Non, la participation citoyenne consiste pour nous à permettre à toute personne, indépendant de son âge, de développer et de renforcer ses capacités à exercer son rôle de citoyen et à faire preuve de responsabilité et d’initiative, notamment au niveau local. Ceci passe par une appropriation personnelle de cette notion souvent vague de citoyenneté, par une curiosité et un certain esprit critique à l’égard de l’action publique. Et pourquoi pas finalement par l’implication dans des projets concrets.

Pourquoi serait-il nécessaire que les jeunes prennent une part active à la vie citoyenne ?

Quand une personne ne participe pas à la vie citoyenne, elle prive celle-ci de ses idées, de ses talents, de sa créativité, de ses compétences… et vice-versa, si la société ne permet pas à une ou plusieurs personnes d’y participer, ces personnes sont privées d’opportunités de développement et dévalorisées.

Les jeunes du Luxembourg disposent-ils d’assez de moyens et de ressources pour participer à la vie citoyenne ?

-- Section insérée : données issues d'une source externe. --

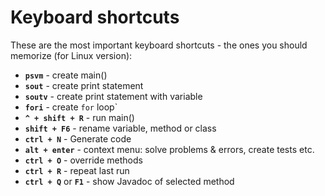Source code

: # Keyboard shortcuts

These are the most important keyboard shortcuts - the ones you should memorize (for Linux version):

- **`psvm`** - create main()
- **`sout`** - create print statement
- **`soutv`** - create print statement with variable
- **`fori`** - create `for` loop`
- **`^ + shift + R`** - run main()
- **`shift + F6`** - rename variable, method or class
- **`ctrl + N`** - Generate code
- **`alt + enter`** - context menu: solve problems & errors, create tests etc.
- **`ctrl + O`** - override methods
- **`ctrl + R`** - repeat last run
- **`ctrl + Q`** or **`F1`** - show Javadoc of selected method
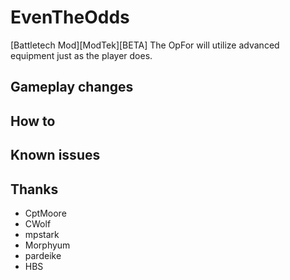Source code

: # EvenTheOdds

[Battletech Mod][ModTek][BETA] The OpFor will utilize advanced equipment just as the player does.

## Gameplay changes


## How to


## Known issues


## Thanks
* CptMoore
* CWolf
* mpstark
* Morphyum
* pardeike
* HBS
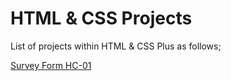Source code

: # HTML & CSS Projects

List of projects within HTML & CSS Plus as follows;

[Survey Form HC-01](./001-survey-form/README.md)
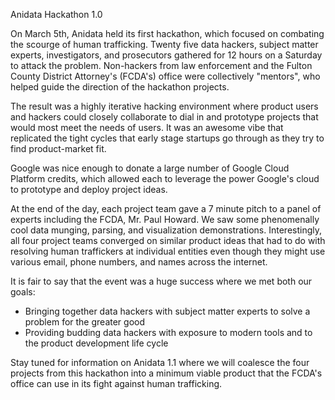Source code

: Anidata Hackathon 1.0

On March 5th, Anidata held its first hackathon, which focused on combating the scourge of human trafficking.  Twenty five data hackers, subject matter experts, investigators, and prosecutors gathered for 12 hours on a Saturday to attack the problem.  Non-hackers from law enforcement and the Fulton County District Attorney's (FCDA's) office were collectively "mentors", who helped guide the direction of the hackathon projects.  

The result was a highly iterative hacking environment where product users and hackers could closely collaborate to dial in and prototype projects that would most meet the needs of users. It was an awesome vibe that replicated the tight cycles that early stage startups go through as they try to find product-market fit.  

Google was nice enough to donate a large number of Google Cloud Platform credits, which allowed each to leverage the power Google's cloud to prototype and deploy project ideas. 

At the end of the day, each project team gave a 7 minute pitch to a panel of experts including the FCDA, Mr. Paul Howard.  We saw some phenomenally cool data munging, parsing, and visualization demonstrations.  Interestingly, all four project teams converged on similar product ideas that had to do with resolving human traffickers at individual entities even though they might use various email, phone numbers, and names across the internet.  

It is fair to say that the event was a huge success where we met both our goals:
- Bringing together data hackers with subject matter experts to solve a problem for the greater good
- Providing budding data hackers with exposure to modern tools and to the product development life cycle

Stay tuned for information on Anidata 1.1 where we will coalesce the four projects from this hackathon into a minimum viable product that the FCDA's office can use in its fight against human trafficking.
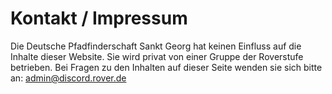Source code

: # Kontakt / Impressum

Die Deutsche Pfadfinderschaft Sankt Georg hat keinen Einfluss auf die Inhalte dieser Website.
Sie wird privat von einer Gruppe der Roverstufe betrieben.
Bei Fragen zu den Inhalten auf dieser Seite wenden sie sich bitte an: admin@discord.rover.de
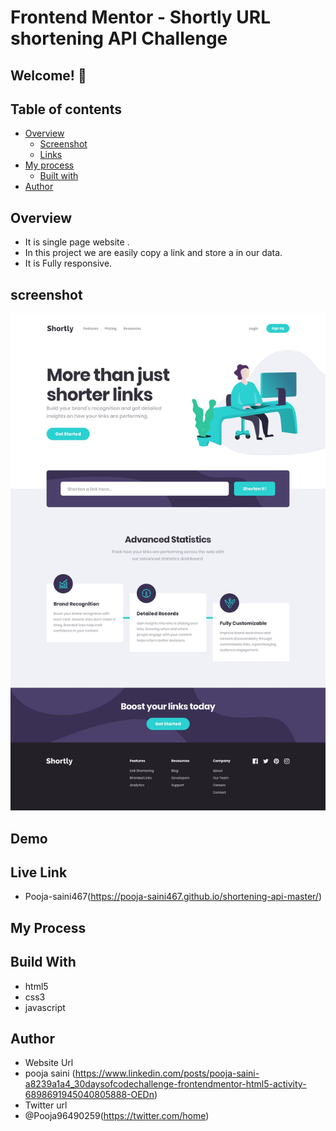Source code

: # Frontend Mentor - Shortly URL shortening API Challenge

## Welcome! 👋

## Table of contents

- [Overview](#overview)
  - [Screenshot](#screenshot)
  - [Links](#links)
- [My process](#my-process)
  - [Built with](#built-with)
- [Author](#author)

## Overview 
- It is single page website .
- In this project we are easily copy a link and store a in our data.
- It is Fully responsive.

## screenshot
<img src="https://github.com/Pooja-saini467/shortening-api-master/blob/main/design/desktop-design.jpg">

## Demo

 


## Live Link
- Pooja-saini467(https://pooja-saini467.github.io/shortening-api-master/)


## My Process
## Build With
- html5
- css3
- javascript

## Author
- Website Url
- pooja saini (https://www.linkedin.com/posts/pooja-saini-a8239a1a4_30daysofcodechallenge-frontendmentor-html5-activity-6898691945040805888-OEDn)
- Twitter url
- @Pooja96490259(https://twitter.com/home)
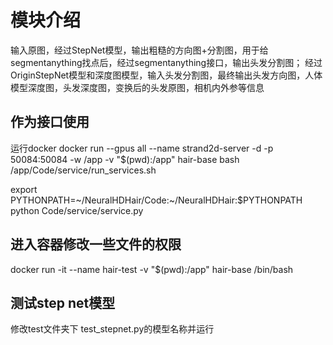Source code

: # 模块介绍
输入原图，经过StepNet模型，输出粗糙的方向图+分割图，用于给segmentanything找点后，经过segmentanything接口，输出头发分割图；
经过OriginStepNet模型和深度图模型，输入头发分割图，最终输出头发方向图，人体模型深度图，头发深度图，变换后的头发原图，相机内外参等信息

## 作为接口使用
运行docker
docker run --gpus all --name strand2d-server -d  -p 50084:50084 -w /app -v "$(pwd):/app" hair-base    bash /app/Code/service/run_services.sh

export PYTHONPATH=~/NeuralHDHair/Code:~/NeuralHDHair:$PYTHONPATH
python Code/service/service.py
## 进入容器修改一些文件的权限
docker run -it --name hair-test -v "$(pwd):/app" hair-base  /bin/bash
## 测试step net模型
修改test文件夹下 test_stepnet.py的模型名称并运行
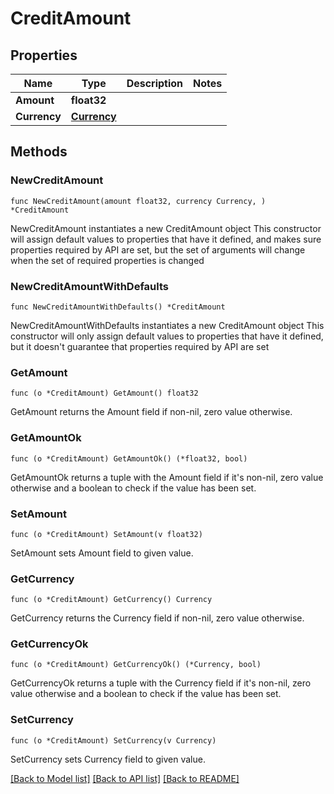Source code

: # CreditAmount

## Properties

Name | Type | Description | Notes
------------ | ------------- | ------------- | -------------
**Amount** | **float32** |  | 
**Currency** | [**Currency**](Currency.md) |  | 

## Methods

### NewCreditAmount

`func NewCreditAmount(amount float32, currency Currency, ) *CreditAmount`

NewCreditAmount instantiates a new CreditAmount object
This constructor will assign default values to properties that have it defined,
and makes sure properties required by API are set, but the set of arguments
will change when the set of required properties is changed

### NewCreditAmountWithDefaults

`func NewCreditAmountWithDefaults() *CreditAmount`

NewCreditAmountWithDefaults instantiates a new CreditAmount object
This constructor will only assign default values to properties that have it defined,
but it doesn't guarantee that properties required by API are set

### GetAmount

`func (o *CreditAmount) GetAmount() float32`

GetAmount returns the Amount field if non-nil, zero value otherwise.

### GetAmountOk

`func (o *CreditAmount) GetAmountOk() (*float32, bool)`

GetAmountOk returns a tuple with the Amount field if it's non-nil, zero value otherwise
and a boolean to check if the value has been set.

### SetAmount

`func (o *CreditAmount) SetAmount(v float32)`

SetAmount sets Amount field to given value.


### GetCurrency

`func (o *CreditAmount) GetCurrency() Currency`

GetCurrency returns the Currency field if non-nil, zero value otherwise.

### GetCurrencyOk

`func (o *CreditAmount) GetCurrencyOk() (*Currency, bool)`

GetCurrencyOk returns a tuple with the Currency field if it's non-nil, zero value otherwise
and a boolean to check if the value has been set.

### SetCurrency

`func (o *CreditAmount) SetCurrency(v Currency)`

SetCurrency sets Currency field to given value.



[[Back to Model list]](../README.md#documentation-for-models) [[Back to API list]](../README.md#documentation-for-api-endpoints) [[Back to README]](../README.md)


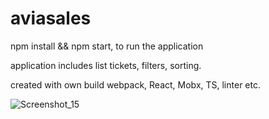 # aviasales
npm install && npm start, to run the application

application includes list tickets, filters, sorting.

created with own build webpack, React, Mobx, TS, linter etc.

![Screenshot_15](https://user-images.githubusercontent.com/61758214/147866658-2fbac733-9de0-4098-aa41-f3b963a73e3e.png)
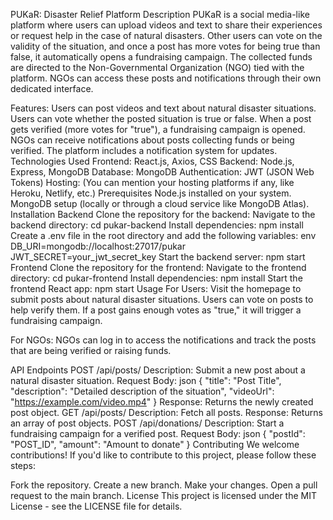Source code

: PUKaR: Disaster Relief Platform
Description
PUKaR is a social media-like platform where users can upload videos and text to share their experiences or request help in the case of natural disasters. Other users can vote on the validity of the situation, and once a post has more votes for being true than false, it automatically opens a fundraising campaign. The collected funds are directed to the Non-Governmental Organization (NGO) tied with the platform. NGOs can access these posts and notifications through their own dedicated interface.

Features:
Users can post videos and text about natural disaster situations.
Users can vote whether the posted situation is true or false.
When a post gets verified (more votes for "true"), a fundraising campaign is opened.
NGOs can receive notifications about posts collecting funds or being verified.
The platform includes a notification system for updates.
Technologies Used
Frontend: React.js, Axios, CSS
Backend: Node.js, Express, MongoDB
Database: MongoDB
Authentication: JWT (JSON Web Tokens)
Hosting: (You can mention your hosting platforms if any, like Heroku, Netlify, etc.)
Prerequisites
Node.js installed on your system.
MongoDB setup (locally or through a cloud service like MongoDB Atlas).
Installation
Backend
Clone the repository for the backend:
Navigate to the backend directory:
cd pukar-backend
Install dependencies:
npm install
Create a .env file in the root directory and add the following variables:
env
DB_URI=mongodb://localhost:27017/pukar
JWT_SECRET=your_jwt_secret_key
Start the backend server:
npm start
Frontend
Clone the repository for the frontend:
Navigate to the frontend directory:
cd pukar-frontend
Install dependencies:
npm install
Start the frontend React app:
npm start
Usage
For Users: Visit the homepage to submit posts about natural disaster situations. Users can vote on posts to help verify them. If a post gains enough votes as "true," it will trigger a fundraising campaign.

For NGOs: NGOs can log in to access the notifications and track the posts that are being verified or raising funds.

API Endpoints
POST /api/posts/
Description: Submit a new post about a natural disaster situation.
Request Body:
json
{
    "title": "Post Title",
    "description": "Detailed description of the situation",
    "videoUrl": "https://example.com/video.mp4"
}
Response: Returns the newly created post object.
GET /api/posts/
Description: Fetch all posts.
Response: Returns an array of post objects.
POST /api/donations/
Description: Start a fundraising campaign for a verified post.
Request Body:
json
{
    "postId": "POST_ID",
    "amount": "Amount to donate"
}
Contributing
We welcome contributions! If you'd like to contribute to this project, please follow these steps:

Fork the repository.
Create a new branch.
Make your changes.
Open a pull request to the main branch.
License
This project is licensed under the MIT License - see the LICENSE file for details.
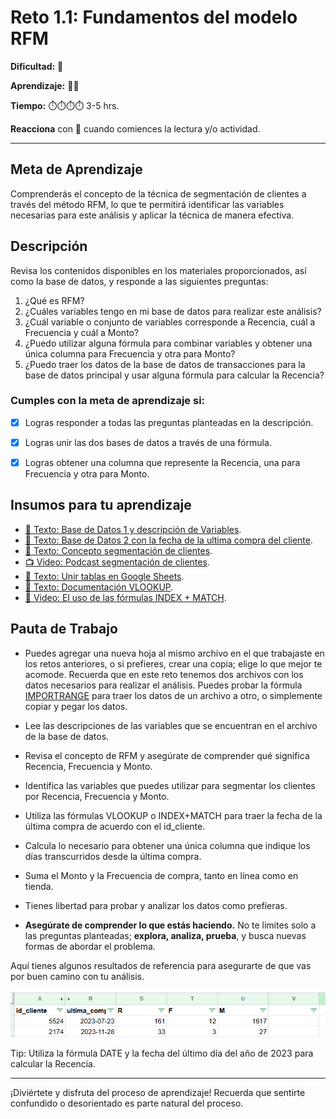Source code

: # Reto 1.1: Fundamentos del modelo RFM

**Dificultad:** 🌻 

**Aprendizaje:** 🍯🍯 

**Tiempo:** ⏱️️⏱️️⏱️️⏱️️ 3-5 hrs.

**Reacciona** con 👀 cuando comiences la lectura y/o actividad.

---



## Meta de Aprendizaje

Comprenderás el concepto de la técnica de segmentación de clientes a través del método RFM, lo que te permitirá identificar las variables necesarias para este análisis y aplicar la técnica de manera efectiva.

## Descripción

Revisa los contenidos disponibles en los materiales proporcionados, así como la base de datos, y responde a las siguientes preguntas:

1. ¿Qué es RFM?
2. ¿Cuáles variables tengo en mi base de datos para realizar este análisis?
3. ¿Cuál variable o conjunto de variables corresponde a Recencia, cuál a Frecuencia y cuál a Monto?
4. ¿Puedo utilizar alguna fórmula para combinar variables y obtener una única columna para Frecuencia y otra para Monto?
5. ¿Puedo traer los datos de la base de datos de transacciones para la base de datos principal y usar alguna fórmula para calcular la Recencia?




### Cumples con la meta de aprendizaje si:

- [x] Logras responder a todas las preguntas planteadas en la descripción.
- [x] Logras unir las dos bases de datos a través de una fórmula.
- [x] Logras obtener una columna que represente la Recencia, una para Frecuencia y otra para Monto.


## Insumos para tu aprendizaje

- [📄 Texto: Base de Datos 1 y descripción de Variables](https://docs.google.com/spreadsheets/d/1nE1yZuE-bzZ2Ot4xjbq3zADqTcNXnNA4_ksE7uYE2JI/copy?).
- [📄 Texto: Base de Datos 2 con la fecha de la ultima compra del cliente](https://docs.google.com/spreadsheets/d/1lM0f0Pu78rq4t-eHCHnPo0T8lIS0F4bs22WS4gtCQWk/copy?).
- [📄 Texto:  Concepto segmentación de clientes](https://docs.google.com/document/d/1I3_bay1ymFa0iMRz6W_C_mpmnahMdMs5_0UEiKf1jTo/edit?usp=sharing).
- [📺 Video: Podcast segmentación de clientes](https://open.spotify.com/episode/23JZkyLP28b2U9E9LIEaWV).
- [📄 Texto: Unir tablas en Google Sheets](https://docs.google.com/document/d/1mPYh7wmMmqUl5k8lACskw7Jav315NVZHrNymf6NwJss/edit?usp=sharing).
- [📄 Texto: Documentación VLOOKUP](https://support.google.com/docs/answer/3093318?hl=es).
- [📄 Video: El uso de las fórmulas INDEX + MATCH](https://www.youtube.com/watch?v=QzCVTurf5vs).


## Pauta de Trabajo

- Puedes agregar una nueva hoja al mismo archivo en el que trabajaste en los retos anteriores, o si prefieres, crear una copia; elige lo que mejor te acomode. Recuerda que en este reto tenemos dos archivos con los datos necesarios para realizar el análisis. Puedes probar la fórmula [IMPORTRANGE](https://www.loom.com/share/80681eee41704fd1a919a8fabde781ac?sid=9fc7ea93-1ef5-4fa5-b691-3bed2e363b1d) para traer los datos de un archivo a otro, o simplemente copiar y pegar los datos.

- Lee las descripciones de las variables que se encuentran en el archivo de la base de datos.

- Revisa el concepto de RFM y asegúrate de comprender qué significa Recencia, Frecuencia y Monto.

- Identifica las variables que puedes utilizar para segmentar los clientes por Recencia, Frecuencia y Monto.

- Utiliza las fórmulas VLOOKUP o INDEX+MATCH para traer la fecha de la última compra de acuerdo con el id_cliente.

- Calcula lo necesario para obtener una única columna que indique los días transcurridos desde la última compra.

- Suma el Monto y la Frecuencia de compra, tanto en línea como en tienda.

- Tienes libertad para probar y analizar los datos como prefieras.

- **Asegúrate de comprender lo que estás haciendo.** No te limites solo a las preguntas planteadas; **explora, analiza, prueba**, y busca nuevas formas de abordar el problema.

Aquí tienes algunos resultados de referencia para asegurarte de que vas por buen camino con tu análisis.

![image](https://raw.githubusercontent.com/Laboratoria/digitaljumpstart-curriculum/main/DAT/00_assets/image_solucion_rfm.png)

Tip: Utiliza la fórmula DATE y la fecha del último día del año de 2023 para calcular la Recencia.

---

¡Diviértete y disfruta del proceso de aprendizaje! Recuerda que sentirte confundido o desorientado es parte natural del proceso.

De plus en plus d’activités sont proposées aux jeunes comme les forum des jeunes organisés par des communes, des journées d’échanges intergénérationnelles, le Parlement des Jeunes. Il s’agit d’un premier pas et nous espérons que d’autres initiatives vont continuer à se développer, aussi pour les plus jeunes, voir les enfants. Là ou il y a un vrai manque, c’est d’une structure facilement accessible et connue par les jeunes qui serait prête à les accompagner de A-Z dans la réalisation de leurs projets. Il existe une multitude d’acteurs et de structures mais ils sont rarement connus par ceux et celles qui en ont besoin. Mais surtout, là ou beaucoup de jeunes ont un intérêt réel et direct à participer aux environnements dans lesquels ils évoluent (école, travail, associations, communes,…) et seraient ainsi plus enclins à s’engager, les structures de décision ne le permettent que rarement par manque d’une vision claire de la participation de la part des adultes en charge d’une institution (lycée, commune, ministère, association,…).